→ **文档正文**
In [21]:
import torch
import torch.nn as nn
import torch.optim as optim
from torchvision import datasets, transforms
from torch.utils.data import DataLoader
from tqdm import tqdm
import torchvision
import torchvision.transforms as transforms
import pickle

In [22]:
# 数据准备
transform = transforms.Compose([
    transforms.RandomRotation(degrees=20),            # 随机旋转图像，范围是 [-20度, 20度]
    transforms.RandomHorizontalFlip(p=0.5),           # 50%的概率水平翻转图像
    transforms.RandomAffine(degrees=0, translate=(0.1, 0.1)),  # 随机平移，最大平移10%
    transforms.ToTensor(),
    transforms.Normalize((0.5,), (0.5,))              # 标准化
])

train_dataset = datasets.MNIST(root='/public/group_data_2023/luohh/Class/01.OmicsAndAI/01.Materials/homework/data', train=True, download=True, transform=transform)
test_dataset = datasets.MNIST(root='/public/group_data_2023/luohh/Class/01.OmicsAndAI/01.Materials/homework/data', train=False, download=True, transform=transform)


In [27]:
# 定义Transformer模型
class TransformerModel(nn.Module):
    def __init__(self, dim=28, seq_length=28, num_classes=10, depth=2, heads=7, mlp_dim=256, dropout=0.1):
        super(TransformerModel, self).__init__()

        self.seq_length = seq_length  # 序列长度为 28（即 28 行）

        # 位置编码，不位置编码会怎么样，请大家尝试
        self.pos_embedding = nn.Parameter(torch.randn(1, seq_length, dim))

        # Transformer 编码器
        encoder_layer = nn.TransformerEncoderLayer(
            d_model=dim,
            nhead=heads,
            dim_feedforward=mlp_dim,
            dropout=dropout
        )
        self.transformer = nn.TransformerEncoder(encoder_layer, num_layers=depth)

        # 最后的分类层
        self.mlp_head = nn.Sequential(
            nn.LayerNorm(dim),
            nn.Linear(dim, num_classes)
        )

    def forward(self, x):
        # 将 28x28 的图片视为长度为 28 的序列
        x = x.view(x.size(0), 28, 28)  # [batch_size, 28, 28]
        
        # 加入位置编码（是否进行位置编码会对结果有什么影响？）
        x = x + self.pos_embedding

        # 通过 Transformer 进行序列建模
        x = self.transformer(x)  # [batch_size, 28, dim]

        # 将每个序列（即 28 个嵌入）在 dim=1 上取均值，得到了一个表示整个序列的全局特征向量。
        x = x.mean(dim=1)  

        # 分类
        x = self.mlp_head(x)  # [batch_size, num_classes]
        return x

In [24]:
# 训练函数
def train(model, loader, optimizer, criterion, device):
    model.train()
    running_loss = 0.0
    for batch_idx, (images, labels) in enumerate(loader):
        images, labels = images.to(device), labels.to(device)

        optimizer.zero_grad()

→ **任务要求**
1 - 根据这段 MNIST 分类代码回答下列问题：
(a) 数据准备中对图像做水平翻转的概率是多少？
(b) TransformerModel 的构造函数中，heads 参数的默认值是多少？
(c) 经过 Transformer 编码后，前向传播在哪个维度上取均值？
2 - 请接续这段 MNIST 分类代码，从 optimizer.zero_grad() 之后往下续写。

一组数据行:
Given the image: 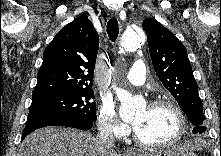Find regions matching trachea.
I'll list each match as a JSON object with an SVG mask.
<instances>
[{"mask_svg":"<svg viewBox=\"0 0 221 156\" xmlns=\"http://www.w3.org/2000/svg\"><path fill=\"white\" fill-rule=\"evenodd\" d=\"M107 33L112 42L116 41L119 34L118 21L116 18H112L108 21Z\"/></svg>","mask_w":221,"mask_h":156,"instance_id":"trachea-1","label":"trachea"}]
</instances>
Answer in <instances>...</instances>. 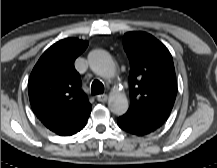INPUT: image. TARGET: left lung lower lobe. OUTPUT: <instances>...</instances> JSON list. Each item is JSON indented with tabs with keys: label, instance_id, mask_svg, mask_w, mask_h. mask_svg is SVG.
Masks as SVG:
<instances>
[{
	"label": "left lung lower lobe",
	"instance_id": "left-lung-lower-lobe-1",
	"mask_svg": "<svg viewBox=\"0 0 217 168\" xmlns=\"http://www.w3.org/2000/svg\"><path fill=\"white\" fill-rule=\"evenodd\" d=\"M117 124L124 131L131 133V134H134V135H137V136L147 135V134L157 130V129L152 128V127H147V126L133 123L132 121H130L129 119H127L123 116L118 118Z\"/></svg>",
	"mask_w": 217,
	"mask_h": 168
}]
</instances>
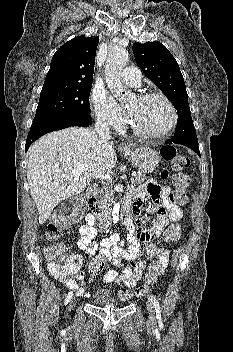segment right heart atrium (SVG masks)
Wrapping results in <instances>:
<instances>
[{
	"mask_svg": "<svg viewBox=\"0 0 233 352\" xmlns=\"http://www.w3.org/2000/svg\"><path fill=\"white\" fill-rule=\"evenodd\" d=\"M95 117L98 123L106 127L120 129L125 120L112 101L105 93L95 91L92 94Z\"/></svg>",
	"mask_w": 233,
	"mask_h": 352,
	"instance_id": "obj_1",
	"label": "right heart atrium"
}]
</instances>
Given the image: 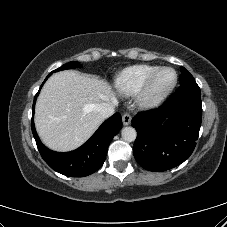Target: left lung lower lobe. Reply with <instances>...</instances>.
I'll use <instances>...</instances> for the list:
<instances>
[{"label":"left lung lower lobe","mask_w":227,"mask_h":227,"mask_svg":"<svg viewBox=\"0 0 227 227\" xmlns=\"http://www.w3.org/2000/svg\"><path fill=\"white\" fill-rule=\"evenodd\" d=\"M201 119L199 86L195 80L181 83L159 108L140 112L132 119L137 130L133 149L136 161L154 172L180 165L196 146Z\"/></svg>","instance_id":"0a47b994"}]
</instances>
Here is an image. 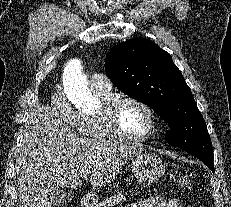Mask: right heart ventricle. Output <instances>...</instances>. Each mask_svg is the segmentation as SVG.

→ **答复内容**
1 -
(a) 0.5，即 50%。
(b) 7。
(c) dim=1。

2 -
        outputs = model(images)
        loss = criterion(outputs, labels)
        loss.backward()
        optimizer.step()

        running_loss += loss.item()
    return running_loss / len(loader)

# 测试函数
def test(model, loader, criterion, device):
    model.eval()
    correct = 0
    total = 0
    running_loss = 0.0
    with torch.no_grad():
        for images, labels in loader:
            images, labels = images.to(device), labels.to(device)

            outputs = model(images)
            loss = criterion(outputs, labels)
            running_loss += loss.item()

            _, predicted = torch.max(outputs.data, 1)
            total += labels.size(0)
            correct += (predicted == labels).sum().item()

    accuracy = 100 * correct / total
    return running_loss / len(loader), accuracy

In [35]:
# 生成超参数组合并测试
# position_encoding = [True, False]
position_encoding = [True]
# n_heads_list = [2, 4, 7]
n_heads_list = [7]
# n_layers_list = [1, 2, 3]
n_layers_list = [3]
# lr_list = [0.01, 0.0001, 0.00001]
lr_list = [0.0001]
# epochs_list = list(range(1, 11))
epochs_list = [9]
batch_size_list = [16, 32, 64, 128]
# batch_size_list = [64]

In [36]:
for pos_enc in position_encoding:
    for n_heads in n_heads_list:
        for n_layers in n_layers_list:
            for lr in lr_list:
                for epochs in epochs_list:
                    for batch_size in batch_size_list:
                        print("### position_encoding = "+str(pos_enc)+", n_heads = "+str(n_heads)+", n_layers = "+str(n_layers)+
                              ", learning_rate = "+str(lr)+", epochs = "+str(epochs)+", batch_size = "+str(batch_size))
                        train_loader = DataLoader(dataset=train_dataset, batch_size=batch_size, shuffle=True)
                        test_loader = DataLoader(dataset=test_dataset, batch_size=batch_size, shuffle=False)
                        
                        # 初始化模型、损失函数和优化器
                        device = torch.device('cuda' if torch.cuda.is_available() else 'cpu')
                        model = TransformerModel(dim=28, seq_length=28, num_classes=10, depth=n_layers, heads=n_heads, mlp_dim=256, dropout=0.1).to(device)
                        criterion = nn.CrossEntropyLoss()
                        optimizer = optim.Adam(model.parameters(), lr=lr)
                        
                        # 训练和测试模型
                        for epoch in range(epochs):
                            train_loss = train(model, train_loader, optimizer, criterion, device)
                            test_loss, accuracy = test(model, test_loader, criterion, device)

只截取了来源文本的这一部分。